Functional constructs shared by Groovy, Scala, and Clojure and their benefits - moondowner
http://www.ibm.com/developerworks/java/library/j-jn10/index.html

======
vorg
So Scala...

    
    
        employees
          .filter(_.length() > 1)
          .map(_.capitalize)
          .reduce(_ + "," + _)
    

...Groovy...

    
    
        listOfNames
          .findAll {it.length() > 1}
          .collect {it.capitalize()}
          .join(',')
    

...and Clojure...

    
    
        (->> list-of-emps
          (filter #(< 1 (count %)))
          (map clojure.string/capitalize)
          (interpose ",")
          (reduce str))
    

They all look similar, but Clojure's syntax is harder to read for the
uninitiated at first sight, one of the downsides of enabling syntactic macros
and the homoiconocity it requires.

I do think there's room for a Scala/Groovy-looking syntax to sit atop Clojure,
though, not to replace Clojure but to complement it.
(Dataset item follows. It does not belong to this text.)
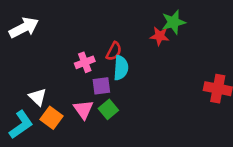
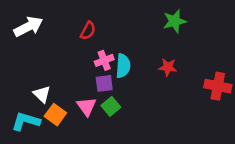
red star: (160, 36) -> (168, 67), moved
red semicircle: (114, 51) -> (88, 31), moved
pink cross: (85, 62) -> (104, 60), moved
cyan L-shape: (21, 125) -> (26, 121), turned -128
As it stands, the
comparison code is easily misread and should be infix. I'm working on a tool
to read this...

    
    
        listOfEmps
          ->> filter(count(_) > 1)
          ->> map(clojure.string.capitalize)
          ->> interpose(",")
          ->> reduce(str)
    

...and convert it to the Clojure sample above. There's been no real technical
blockers (besides parsing performance of course). The bottleneck has been
designing the syntax to cover all possible holes.